Background/Purpose:

The purpose of the present study was to investigate whether ER stress inhibition by 4-phenylbutyric acid (4-PBA) ameliorates lupus manifestations in an experimental lupus model and the effect of ER stress inhibition by 4-PBA on the frequency and function of regulatory T cells (Treg).

Methods:

A murine lupus model was induced through a 4-week treatment with Resiquimod, a toll-like receptor agonist 7. From the 8^th week, the mice were treated with phosphate buffered saline, 4-PBA, and dexamethasone for 4 weeks. The increment of body weight, spleen weight, anti-dsDNA antibody titer, serum cytokines level, and the pathology of glomerulonephritis were analyzed at 12 weeks of age. The population of immune cellular subset, including activated T and B lymphocytes and Treg, and suppressive functions of Treg, were measured.

Results:

4-PBA significantly decreased the level of anti-dsDNA antibodies and serum TNF-¥á in the murine lupus model.

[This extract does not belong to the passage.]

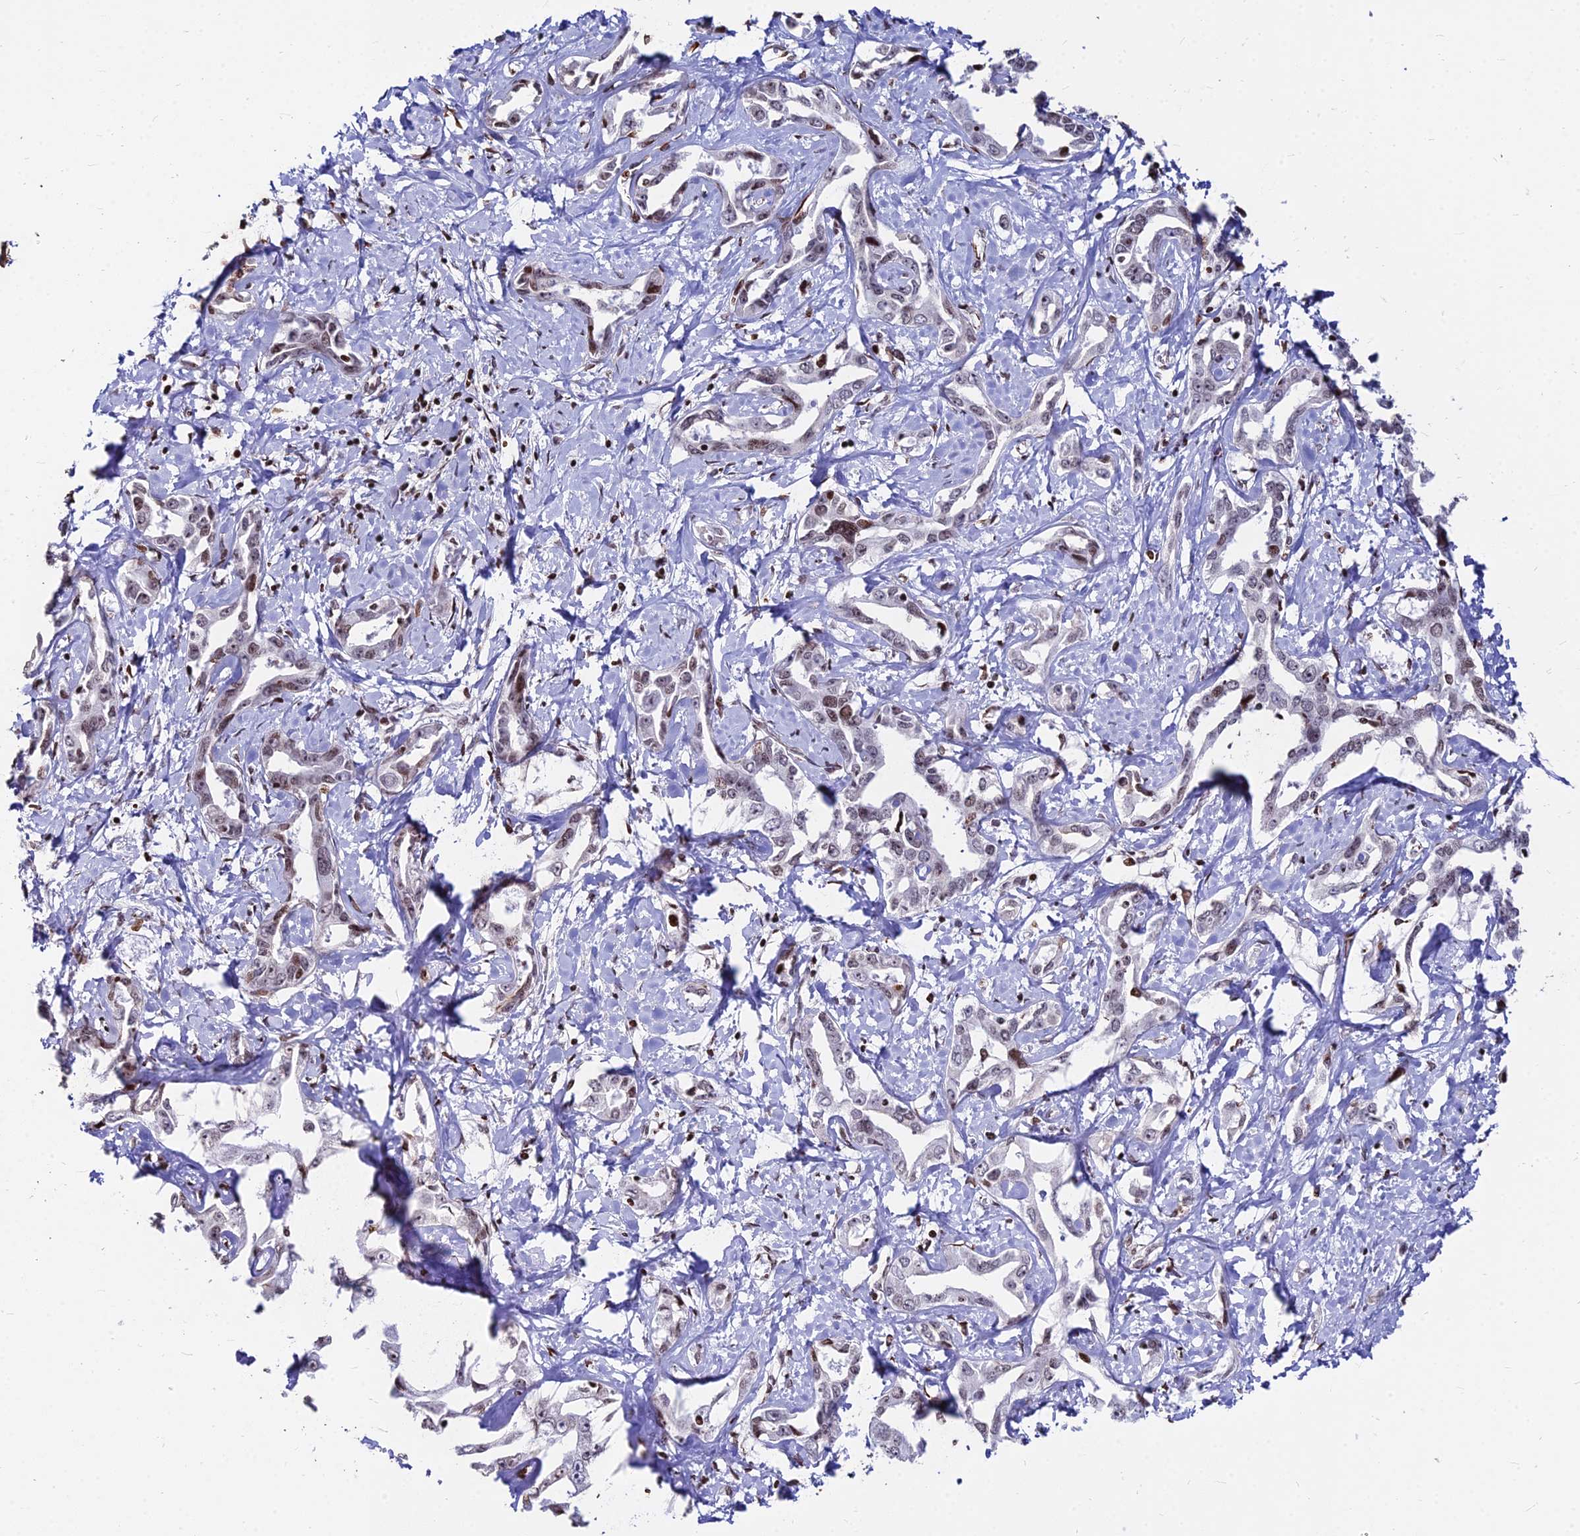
{"staining": {"intensity": "weak", "quantity": "25%-75%", "location": "nuclear"}, "tissue": "liver cancer", "cell_type": "Tumor cells", "image_type": "cancer", "snomed": [{"axis": "morphology", "description": "Cholangiocarcinoma"}, {"axis": "topography", "description": "Liver"}], "caption": "Cholangiocarcinoma (liver) tissue reveals weak nuclear expression in about 25%-75% of tumor cells", "gene": "NYAP2", "patient": {"sex": "male", "age": 59}}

A significant decrease in accumulation of immunoglobulin and glomerulonephritis score was also observed in 4-PBA-treated and dexamethasone-treated mice compared to vehicle-treated group. ER stress inhibition decreased the activated T and B lymphocytes population of splenocytes, but the population of Treg was not significantly different between vehicle group and 4-PBA group. However, a markedly enhanced suppressive capacity of Treg was detected in 4-PBA-treated group.

Conclusion:

Our results suggest that ER stress inhibition attenuates disease activity, especially of lupus nephritis, in an experimental model by improving the suppressive capacity of Treg. Thus, reduction of ER stress could be used as a beneficial therapeutic strategy in SLE.